There are no exact figures on the membership of the KIM profession. Morley believes it is between 3,000 and 4,000, but the number of people with an interest in using information effectively is much larger than this: policy and legal professionals have an obvious interest in getting good quality information when they need it, for example.

In part, this lack of data is because the profession is fairly new: its governing body, the Knowledge Council, was created in 2007. As Morley points out, though, this was really only the formal linking of groups which had been providing information services for years. The council is chaired by Andrew Stott, deputy chief information officer for government, and is made up of senior KIM professionals from across government, plus representatives of the Chief Information Officers’ Council and the Chief Technology Officers’ Council.

The presence of CIO and CTOs within the Knowledge Council points to the other main trend which has transformed the KIM profession in the last decade or so: the digitisation of information and its management. Morley says, however, that the time for focusing on technology per se has passed. The profession is now focused on process and culture: on raising the profile of digital records – “creating a culture in government where digital records are seen as something that we are all responsible for managing” – and “trying to get the best out of information within the context of whatever technology the department has at that time”.

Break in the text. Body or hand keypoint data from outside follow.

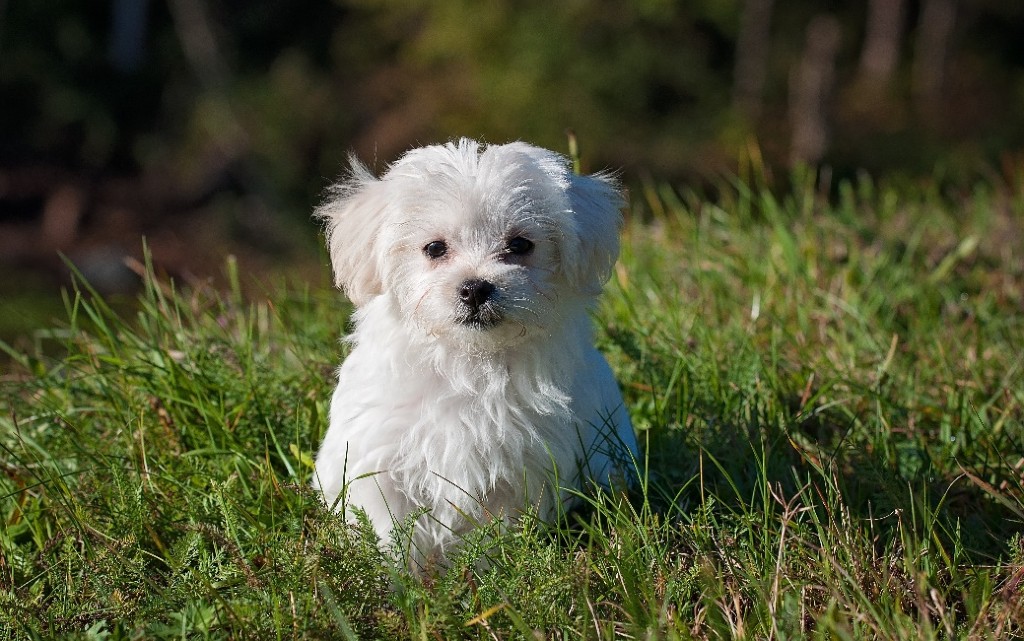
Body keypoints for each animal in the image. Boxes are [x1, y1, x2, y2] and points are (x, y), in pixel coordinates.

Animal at [313, 137, 630, 565]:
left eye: (520, 245)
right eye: (434, 248)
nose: (475, 287)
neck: (469, 361)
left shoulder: (520, 469)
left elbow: (496, 531)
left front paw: (488, 571)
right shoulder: (379, 459)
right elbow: (391, 529)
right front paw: (399, 577)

Given the broad nature of the profession, there is no single route into it, nor are there universally required qualifications. As a result of this disparate nature, one of the key challenges for the profession’s leadership has been to work out the core capabilities to which a knowledge and information manager should aspire. The KIM professional skills framework was published in June last year and focuses on users, business, compliance and process needs. Morley says it is broadly about understanding IT, departmental and business processes and legal and regulatory frameworks.

The National Archives (NA) provides some courses for the profession – for example, in archiving – but departments themselves also provide KIM training, and Morley is full of praise for their work: “We’ve seen some really impressive pieces of departmental training over the past year or so, and the exciting thing about it is that there is really good sharing around that training.”

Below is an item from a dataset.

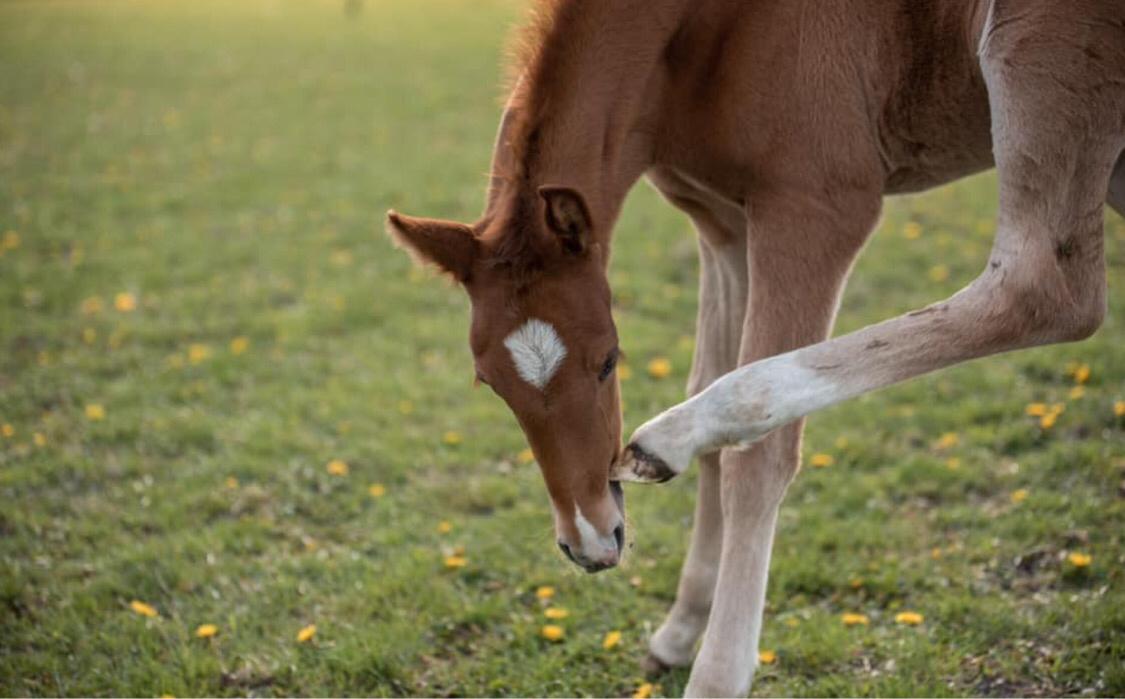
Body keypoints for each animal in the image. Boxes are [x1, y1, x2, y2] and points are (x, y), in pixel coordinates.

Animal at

Encouraging greater collaboration around information and its management is a key goal for the profession. The Knowledge Council is one high-level way in which this can be achieved, and Morley believes the current “tough cost environment” may be a driver for some “real collaboration and shared services”.

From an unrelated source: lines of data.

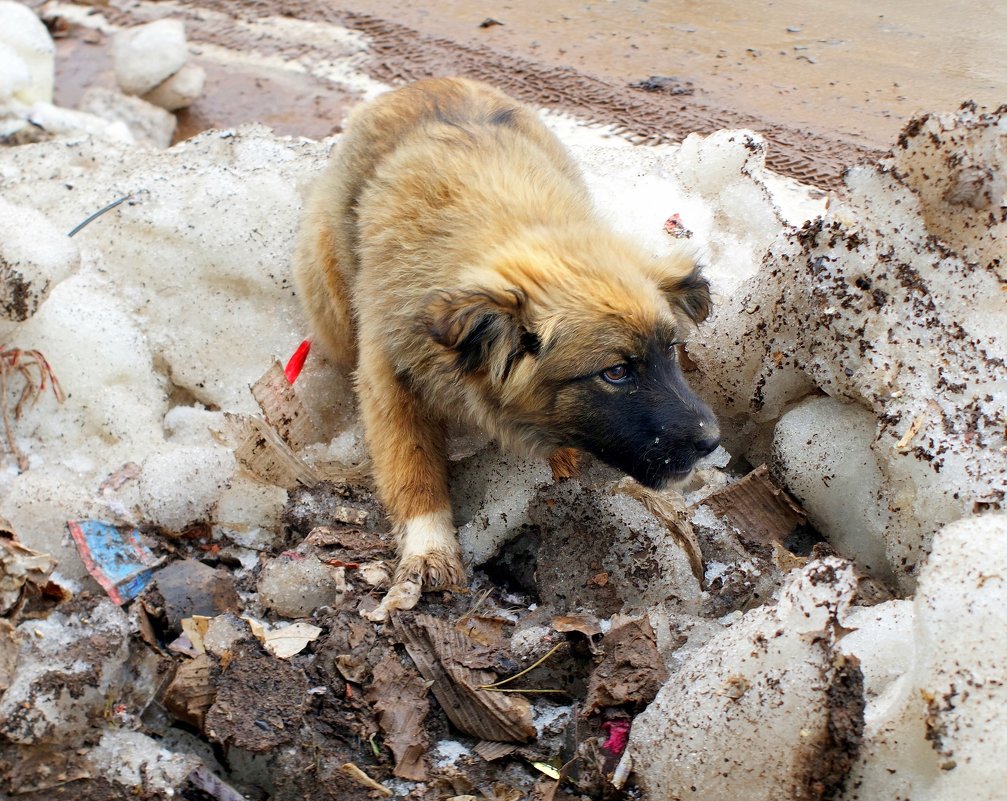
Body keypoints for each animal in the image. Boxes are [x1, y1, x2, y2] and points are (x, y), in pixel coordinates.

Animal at [294, 76, 721, 600]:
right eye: (617, 372)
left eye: (673, 350)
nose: (712, 442)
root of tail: (422, 83)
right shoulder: (389, 382)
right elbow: (412, 469)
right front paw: (429, 549)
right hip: (333, 301)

There are already some shared services in the field, such as the training work and a common platform provided by the NA for digital continuity – “making sure that the digital record is going to be looked after for a long time into the future” – which will be available for departments to buy from late 2010. But there is certainly scope for more shared services, says Morley, especially in research – and this could be one of the ways in which KIM could contribute to the efficiency agenda as well as the transparency drive.

Given the broad nature of the profession, touching on so many areas of departments’ work, Morley argues that KIM plays a fundamental role in governance. And as the drive for more open, accountable government marches on, this relatively small and traditionally back office profession may well become an even more important support for departments as they emerge blinking into the bright light of the transparency age.